The company achieved the high ratio by eliminating the necessity of pre-discharge, which has been regarded indispensable thus far. The exhibited product is a 50-inch PDP introduced by the company Jan 6, a day before the opening of the Show.
The PDP was demonstrated in a separate room where the environment was made to be equivalent to that of a darkroom. The new PDP and an existing product were exhibited side by side so that visitors could see the effect obtained by the enhanced contrast ratio while comparing the two panels.
The demonstration clearly showed the difference. In the new panel, images were displayed as though they were floating in complete darkness, whereas black areas illuminated with light were clearly observed in the existing panel. The difference in the black level is especially apparent when each of the panels displayed entirely black.
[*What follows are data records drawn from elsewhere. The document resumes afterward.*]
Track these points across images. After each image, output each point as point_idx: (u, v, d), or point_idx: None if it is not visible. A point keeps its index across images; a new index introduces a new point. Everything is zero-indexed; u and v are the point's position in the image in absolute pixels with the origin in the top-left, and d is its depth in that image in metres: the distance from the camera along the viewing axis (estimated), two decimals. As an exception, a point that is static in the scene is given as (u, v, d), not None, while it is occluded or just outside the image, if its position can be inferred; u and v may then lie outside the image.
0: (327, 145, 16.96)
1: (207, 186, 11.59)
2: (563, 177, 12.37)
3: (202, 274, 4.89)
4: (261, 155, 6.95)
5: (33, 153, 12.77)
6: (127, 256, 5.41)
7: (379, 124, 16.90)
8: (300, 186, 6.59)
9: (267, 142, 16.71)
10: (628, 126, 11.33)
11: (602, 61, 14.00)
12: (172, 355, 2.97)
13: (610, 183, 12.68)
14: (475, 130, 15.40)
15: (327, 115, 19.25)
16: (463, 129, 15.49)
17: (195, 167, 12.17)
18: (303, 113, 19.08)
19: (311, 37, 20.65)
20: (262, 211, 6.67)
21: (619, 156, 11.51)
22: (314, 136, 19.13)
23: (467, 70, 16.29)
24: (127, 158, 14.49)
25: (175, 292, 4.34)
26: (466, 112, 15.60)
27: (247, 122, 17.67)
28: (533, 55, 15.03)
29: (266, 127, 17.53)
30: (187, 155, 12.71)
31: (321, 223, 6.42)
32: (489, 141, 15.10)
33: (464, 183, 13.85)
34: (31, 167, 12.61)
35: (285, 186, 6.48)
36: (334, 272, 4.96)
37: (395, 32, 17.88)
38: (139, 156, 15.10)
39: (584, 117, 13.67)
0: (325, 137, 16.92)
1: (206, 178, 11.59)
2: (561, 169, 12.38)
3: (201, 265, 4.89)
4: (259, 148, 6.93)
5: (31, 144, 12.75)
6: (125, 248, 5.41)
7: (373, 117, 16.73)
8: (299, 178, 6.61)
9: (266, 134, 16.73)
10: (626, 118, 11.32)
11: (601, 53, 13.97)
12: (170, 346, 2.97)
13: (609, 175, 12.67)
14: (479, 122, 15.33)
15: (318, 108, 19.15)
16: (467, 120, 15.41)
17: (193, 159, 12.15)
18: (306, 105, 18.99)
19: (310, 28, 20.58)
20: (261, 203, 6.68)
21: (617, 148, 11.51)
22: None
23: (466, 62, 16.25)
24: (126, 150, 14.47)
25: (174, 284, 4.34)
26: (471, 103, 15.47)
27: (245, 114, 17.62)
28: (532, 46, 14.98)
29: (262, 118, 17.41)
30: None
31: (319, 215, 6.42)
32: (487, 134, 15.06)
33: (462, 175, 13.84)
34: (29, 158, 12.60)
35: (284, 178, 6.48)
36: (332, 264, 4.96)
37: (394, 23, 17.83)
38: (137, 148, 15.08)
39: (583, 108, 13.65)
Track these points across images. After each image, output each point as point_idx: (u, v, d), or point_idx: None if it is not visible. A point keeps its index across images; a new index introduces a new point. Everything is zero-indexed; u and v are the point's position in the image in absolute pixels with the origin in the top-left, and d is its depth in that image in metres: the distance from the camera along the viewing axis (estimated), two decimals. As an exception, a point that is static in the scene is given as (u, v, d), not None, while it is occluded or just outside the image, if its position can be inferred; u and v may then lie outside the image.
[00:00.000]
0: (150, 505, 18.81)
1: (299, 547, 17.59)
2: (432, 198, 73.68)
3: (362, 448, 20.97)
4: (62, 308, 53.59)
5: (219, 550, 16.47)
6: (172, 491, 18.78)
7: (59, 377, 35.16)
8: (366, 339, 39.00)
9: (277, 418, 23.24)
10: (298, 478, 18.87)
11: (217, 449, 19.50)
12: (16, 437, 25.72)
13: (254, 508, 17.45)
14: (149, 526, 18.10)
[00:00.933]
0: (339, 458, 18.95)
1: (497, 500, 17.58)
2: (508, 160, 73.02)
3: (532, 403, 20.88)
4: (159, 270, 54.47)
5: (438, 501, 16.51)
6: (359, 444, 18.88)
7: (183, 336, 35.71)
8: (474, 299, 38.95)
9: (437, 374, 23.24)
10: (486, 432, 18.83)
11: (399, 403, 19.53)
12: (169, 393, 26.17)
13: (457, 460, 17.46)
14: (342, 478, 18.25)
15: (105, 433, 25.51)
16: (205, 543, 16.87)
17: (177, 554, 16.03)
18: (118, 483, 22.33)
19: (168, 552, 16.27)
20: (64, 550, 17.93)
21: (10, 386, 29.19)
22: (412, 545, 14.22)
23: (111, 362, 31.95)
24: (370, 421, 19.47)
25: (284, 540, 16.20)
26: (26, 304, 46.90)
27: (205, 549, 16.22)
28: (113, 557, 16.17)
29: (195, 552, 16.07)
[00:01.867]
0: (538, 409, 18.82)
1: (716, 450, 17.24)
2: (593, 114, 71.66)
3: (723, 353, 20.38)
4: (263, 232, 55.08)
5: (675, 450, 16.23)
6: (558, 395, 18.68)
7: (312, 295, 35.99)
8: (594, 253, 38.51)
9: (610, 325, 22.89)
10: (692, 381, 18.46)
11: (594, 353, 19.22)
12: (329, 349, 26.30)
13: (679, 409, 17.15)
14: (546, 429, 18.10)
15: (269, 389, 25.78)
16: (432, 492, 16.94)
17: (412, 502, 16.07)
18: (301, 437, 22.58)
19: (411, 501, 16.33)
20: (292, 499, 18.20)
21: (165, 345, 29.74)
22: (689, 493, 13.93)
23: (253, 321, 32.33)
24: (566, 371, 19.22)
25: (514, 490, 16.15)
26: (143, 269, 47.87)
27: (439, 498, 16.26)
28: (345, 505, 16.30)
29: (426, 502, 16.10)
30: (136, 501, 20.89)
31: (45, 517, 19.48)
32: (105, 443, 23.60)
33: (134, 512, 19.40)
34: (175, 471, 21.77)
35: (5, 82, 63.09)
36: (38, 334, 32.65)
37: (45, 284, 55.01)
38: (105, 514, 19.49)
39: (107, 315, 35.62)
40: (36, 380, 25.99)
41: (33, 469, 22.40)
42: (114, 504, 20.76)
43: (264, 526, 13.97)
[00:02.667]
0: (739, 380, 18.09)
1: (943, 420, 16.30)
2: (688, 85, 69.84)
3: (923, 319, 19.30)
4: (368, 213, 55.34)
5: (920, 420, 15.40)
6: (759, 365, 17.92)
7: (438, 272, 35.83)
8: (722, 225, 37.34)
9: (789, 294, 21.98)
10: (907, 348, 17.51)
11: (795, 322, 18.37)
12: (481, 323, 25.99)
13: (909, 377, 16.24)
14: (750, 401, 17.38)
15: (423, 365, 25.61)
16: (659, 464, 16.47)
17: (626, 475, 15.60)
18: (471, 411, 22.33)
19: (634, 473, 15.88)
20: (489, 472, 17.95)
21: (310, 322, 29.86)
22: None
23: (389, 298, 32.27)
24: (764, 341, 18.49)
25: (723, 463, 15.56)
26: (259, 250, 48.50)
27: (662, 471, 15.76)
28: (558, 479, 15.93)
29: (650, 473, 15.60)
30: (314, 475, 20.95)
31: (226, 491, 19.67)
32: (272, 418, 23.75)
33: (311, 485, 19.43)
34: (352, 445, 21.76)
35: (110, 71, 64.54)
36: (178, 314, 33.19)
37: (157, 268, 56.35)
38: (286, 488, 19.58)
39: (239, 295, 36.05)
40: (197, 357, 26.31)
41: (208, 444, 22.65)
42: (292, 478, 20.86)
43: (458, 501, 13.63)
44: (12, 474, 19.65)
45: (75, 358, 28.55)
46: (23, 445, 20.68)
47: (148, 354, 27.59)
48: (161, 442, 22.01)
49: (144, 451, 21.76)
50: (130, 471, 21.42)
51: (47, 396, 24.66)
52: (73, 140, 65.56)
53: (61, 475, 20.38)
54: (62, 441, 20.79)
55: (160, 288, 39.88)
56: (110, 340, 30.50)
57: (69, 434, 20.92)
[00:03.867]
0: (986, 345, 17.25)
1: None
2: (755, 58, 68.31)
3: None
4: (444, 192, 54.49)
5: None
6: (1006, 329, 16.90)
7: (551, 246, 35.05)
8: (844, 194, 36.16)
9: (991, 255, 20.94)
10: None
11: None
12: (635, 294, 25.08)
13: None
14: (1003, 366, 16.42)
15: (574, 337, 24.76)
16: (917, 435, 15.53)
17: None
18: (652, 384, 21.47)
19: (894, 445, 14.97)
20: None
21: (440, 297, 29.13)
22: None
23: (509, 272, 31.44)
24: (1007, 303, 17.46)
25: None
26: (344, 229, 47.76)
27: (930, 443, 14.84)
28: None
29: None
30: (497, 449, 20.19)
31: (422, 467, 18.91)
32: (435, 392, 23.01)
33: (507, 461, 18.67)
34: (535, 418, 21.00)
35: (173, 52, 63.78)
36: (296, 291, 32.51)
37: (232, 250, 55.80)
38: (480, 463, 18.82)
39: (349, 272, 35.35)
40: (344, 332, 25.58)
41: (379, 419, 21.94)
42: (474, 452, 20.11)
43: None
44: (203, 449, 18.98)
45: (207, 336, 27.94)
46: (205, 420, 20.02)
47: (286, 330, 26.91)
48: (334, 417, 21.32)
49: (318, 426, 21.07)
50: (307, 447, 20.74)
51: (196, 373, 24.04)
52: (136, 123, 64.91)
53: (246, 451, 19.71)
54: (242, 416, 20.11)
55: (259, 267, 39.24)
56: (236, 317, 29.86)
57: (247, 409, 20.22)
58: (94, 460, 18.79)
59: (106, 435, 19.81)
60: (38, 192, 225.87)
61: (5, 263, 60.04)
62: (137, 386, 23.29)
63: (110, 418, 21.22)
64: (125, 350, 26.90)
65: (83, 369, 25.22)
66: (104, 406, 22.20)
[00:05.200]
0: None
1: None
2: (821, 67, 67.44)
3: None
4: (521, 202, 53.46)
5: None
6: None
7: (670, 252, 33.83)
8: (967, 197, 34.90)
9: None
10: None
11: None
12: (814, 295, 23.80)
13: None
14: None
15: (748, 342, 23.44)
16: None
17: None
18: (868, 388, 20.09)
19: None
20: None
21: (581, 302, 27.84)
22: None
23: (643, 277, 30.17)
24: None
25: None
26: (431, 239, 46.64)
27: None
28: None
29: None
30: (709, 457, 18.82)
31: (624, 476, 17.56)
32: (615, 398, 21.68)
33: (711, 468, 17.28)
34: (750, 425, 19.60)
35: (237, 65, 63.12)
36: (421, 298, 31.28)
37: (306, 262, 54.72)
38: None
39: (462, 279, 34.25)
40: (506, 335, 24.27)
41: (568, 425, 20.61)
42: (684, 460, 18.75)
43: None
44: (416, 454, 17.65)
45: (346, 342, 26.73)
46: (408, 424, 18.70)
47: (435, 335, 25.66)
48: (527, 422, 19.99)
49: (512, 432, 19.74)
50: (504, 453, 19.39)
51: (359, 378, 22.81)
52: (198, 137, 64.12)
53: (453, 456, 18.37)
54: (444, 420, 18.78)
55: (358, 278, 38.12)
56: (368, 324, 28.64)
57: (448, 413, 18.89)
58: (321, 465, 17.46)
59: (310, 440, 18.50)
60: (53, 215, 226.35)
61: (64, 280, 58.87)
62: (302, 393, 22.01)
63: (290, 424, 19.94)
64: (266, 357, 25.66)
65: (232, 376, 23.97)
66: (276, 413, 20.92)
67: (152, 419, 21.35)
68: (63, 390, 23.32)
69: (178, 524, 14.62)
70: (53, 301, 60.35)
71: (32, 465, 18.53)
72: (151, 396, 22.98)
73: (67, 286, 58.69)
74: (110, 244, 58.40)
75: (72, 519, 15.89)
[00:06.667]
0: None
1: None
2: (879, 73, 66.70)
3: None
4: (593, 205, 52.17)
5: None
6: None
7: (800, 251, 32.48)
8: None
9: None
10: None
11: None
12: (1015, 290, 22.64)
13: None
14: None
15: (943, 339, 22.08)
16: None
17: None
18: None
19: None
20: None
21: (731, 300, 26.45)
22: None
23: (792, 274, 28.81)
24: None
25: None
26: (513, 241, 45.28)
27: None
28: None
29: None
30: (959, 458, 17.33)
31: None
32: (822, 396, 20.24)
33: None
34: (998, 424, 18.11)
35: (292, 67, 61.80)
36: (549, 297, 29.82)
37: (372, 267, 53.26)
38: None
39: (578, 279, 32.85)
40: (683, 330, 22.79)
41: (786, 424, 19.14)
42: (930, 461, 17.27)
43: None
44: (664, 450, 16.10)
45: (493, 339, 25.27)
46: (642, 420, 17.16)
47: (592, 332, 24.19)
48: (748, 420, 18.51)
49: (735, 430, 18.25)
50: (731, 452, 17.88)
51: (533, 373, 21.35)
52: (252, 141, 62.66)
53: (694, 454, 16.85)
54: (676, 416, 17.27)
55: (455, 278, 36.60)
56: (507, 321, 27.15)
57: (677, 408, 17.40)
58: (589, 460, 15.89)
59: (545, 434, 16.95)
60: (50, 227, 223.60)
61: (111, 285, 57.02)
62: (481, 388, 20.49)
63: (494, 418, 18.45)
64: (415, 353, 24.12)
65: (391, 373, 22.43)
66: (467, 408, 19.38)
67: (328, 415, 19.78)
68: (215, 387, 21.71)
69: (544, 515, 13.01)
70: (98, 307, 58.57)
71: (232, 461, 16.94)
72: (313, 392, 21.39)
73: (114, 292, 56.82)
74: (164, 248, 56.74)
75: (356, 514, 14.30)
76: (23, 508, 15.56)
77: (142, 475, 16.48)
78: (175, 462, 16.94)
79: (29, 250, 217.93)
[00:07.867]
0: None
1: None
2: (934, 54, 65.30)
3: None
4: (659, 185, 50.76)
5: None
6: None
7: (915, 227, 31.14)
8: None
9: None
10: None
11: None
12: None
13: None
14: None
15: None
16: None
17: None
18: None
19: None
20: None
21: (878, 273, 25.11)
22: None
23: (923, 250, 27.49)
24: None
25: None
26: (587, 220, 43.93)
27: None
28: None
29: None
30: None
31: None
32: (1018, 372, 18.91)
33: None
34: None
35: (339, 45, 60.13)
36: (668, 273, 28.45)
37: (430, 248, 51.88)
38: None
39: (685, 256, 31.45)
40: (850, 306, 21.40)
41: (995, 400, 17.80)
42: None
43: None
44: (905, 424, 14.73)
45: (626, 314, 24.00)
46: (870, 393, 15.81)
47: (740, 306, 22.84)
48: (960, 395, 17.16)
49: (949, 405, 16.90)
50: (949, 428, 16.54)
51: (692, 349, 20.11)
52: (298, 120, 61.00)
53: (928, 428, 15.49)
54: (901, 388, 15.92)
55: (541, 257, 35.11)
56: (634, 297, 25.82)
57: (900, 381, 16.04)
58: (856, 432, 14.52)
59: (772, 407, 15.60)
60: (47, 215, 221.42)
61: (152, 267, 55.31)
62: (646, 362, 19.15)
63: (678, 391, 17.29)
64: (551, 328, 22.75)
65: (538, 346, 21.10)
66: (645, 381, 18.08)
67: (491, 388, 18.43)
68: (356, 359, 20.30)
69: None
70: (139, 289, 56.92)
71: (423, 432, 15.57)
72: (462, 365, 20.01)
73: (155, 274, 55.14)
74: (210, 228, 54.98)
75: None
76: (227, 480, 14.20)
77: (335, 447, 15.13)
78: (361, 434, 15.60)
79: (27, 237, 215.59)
The pre-discharge operation to apply an appropriate voltage on the electrodes in advance has been said to be necessary to drive a PDP in a stable manner at a high speed. If the electrode voltage decreases to absolutely zero without the pre-discharge, it takes a long time before the discharge even when the display voltage is applied. As a result, the PDP cannot be driven at a high speed, or at worst, the panel may fail to display images.
If the pre-discharge operation is performed, however, a slight amount of light may be sent to the screen so that black areas are illuminated undesirably. This prevents the panel from displaying true black.
Pioneer, which developed this PDP that doesn't need pre-discharge operations, has not revealed the details of the underlying technology. The company only reported that it entirely revised the previous technology and developed a new driving method. Without this proprietary driving technology, the latest PDP could not be developed, the company said.